In der Verwaltungsstreitsache

hat der 6. Senat des Bundesverwaltungsgerichts am 10. Mai 2004 durch den Vorsitzenden Richter am Bundesverwaltungsgericht Dr. B a r d e n h e w e r und die Richter am Bundesverwaltungsgericht Dr. H a h n und V o r m e i e r

beschlossen:

Die Beschwerden der Klägerin gegen die Beschlüsse des Oberverwaltungsgerichts für das Land Brandenburg vom 11. Februar 2004 werden verworfen.

Die Klägerin trägt die Kosten des Beschwerdeverfahrens.
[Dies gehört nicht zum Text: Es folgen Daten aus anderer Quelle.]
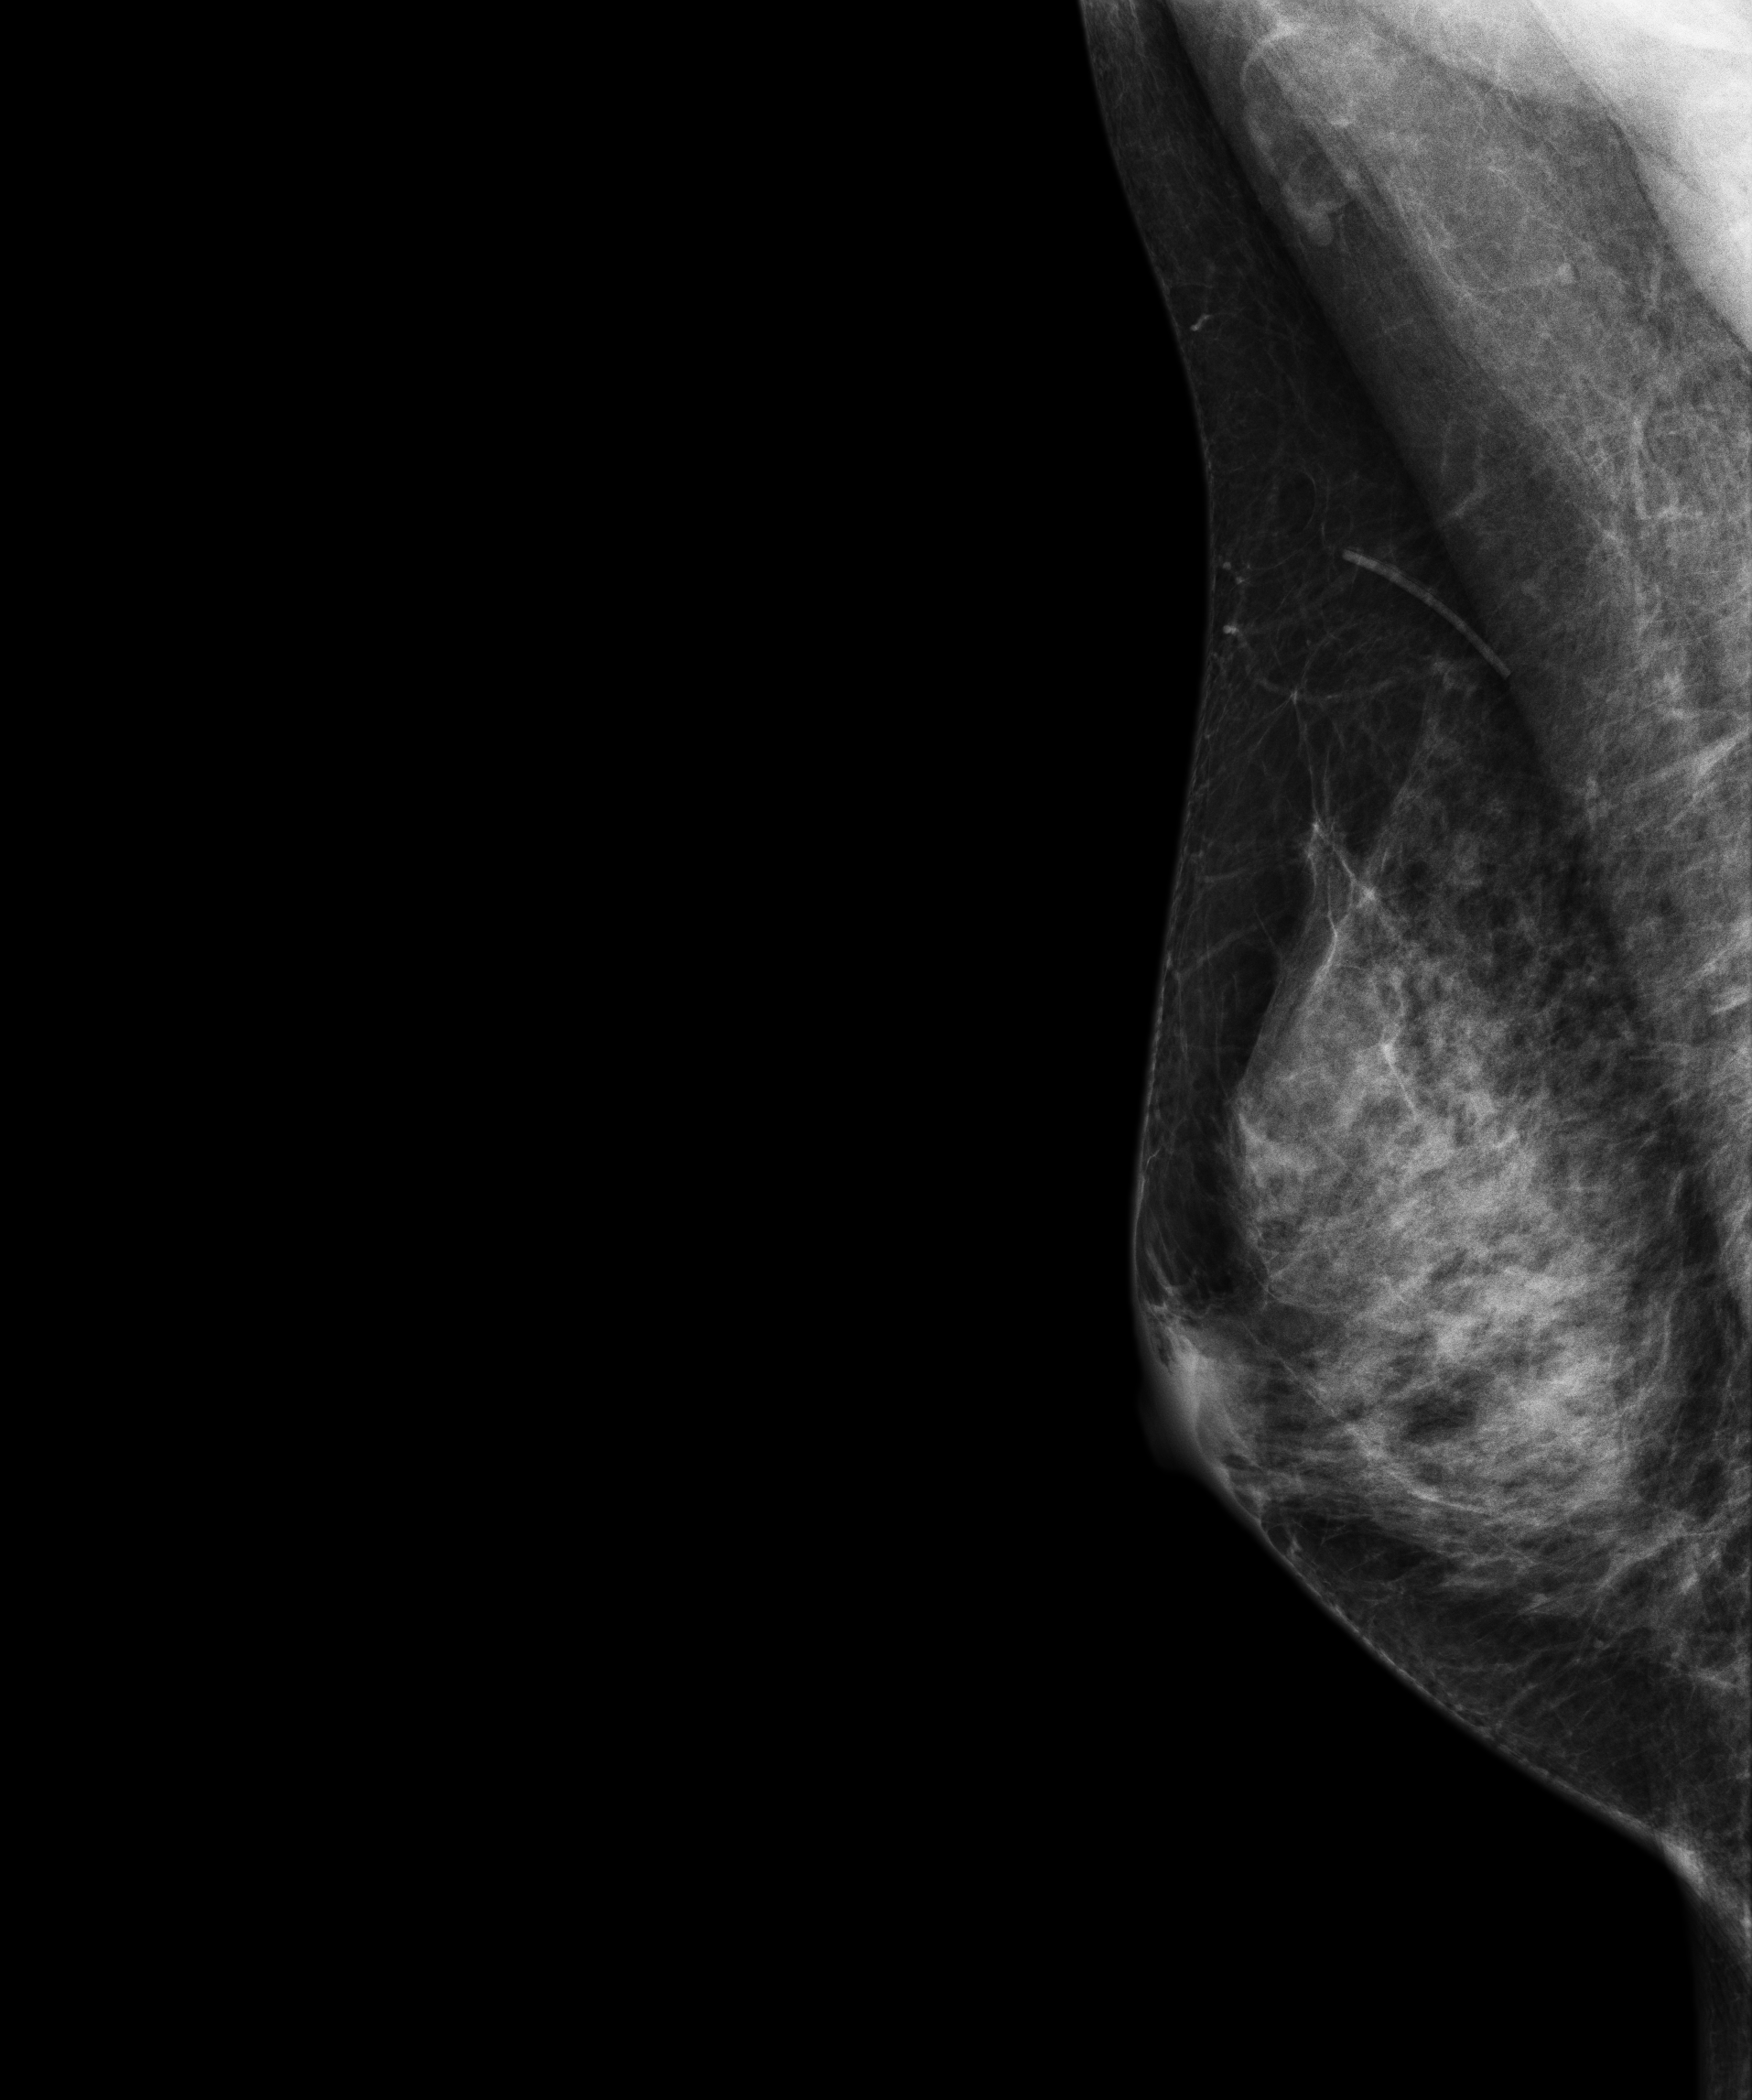
Full-field digital mammogram (FFDM), right breast, medio-lateral oblique projection, screening examination, compressed breast thickness 56 mm. Patient: female, 55 years.
- breast density at the screening exam (both breasts): extremely dense (BI-RADS density category d)
- final BI-RADS category for the screening round (tomosynthesis exam, both breasts): category 1
- recall: no recall after this screen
Der Wert des Streitgegenstandes wird für das Beschwerdeverfahren auf 4 000 festgesetzt.

G r ü n d e :

Die Beschwerden sind unzulässig, weil - abgesehen von anderen Zulässigkeitsanforderungen - Entscheidungen der Oberverwaltungsgerichte bzw. Verwaltungsgerichtshöfe durch Beschwerde an das Bundesverwaltungsgericht nur in den Fällen

angefochten werden können, die § 152 Abs. 1 VwGO anführt. Zu diesen Entscheidungen gehören die hier angefochtenen Beschlüsse nicht.

Die Kostenentscheidung folgt aus § 154 Abs. 2 VwGO. Die Streitwertfestsetzung beruht auf §§ 14, 13 Abs. 1 Satz 2 GKG.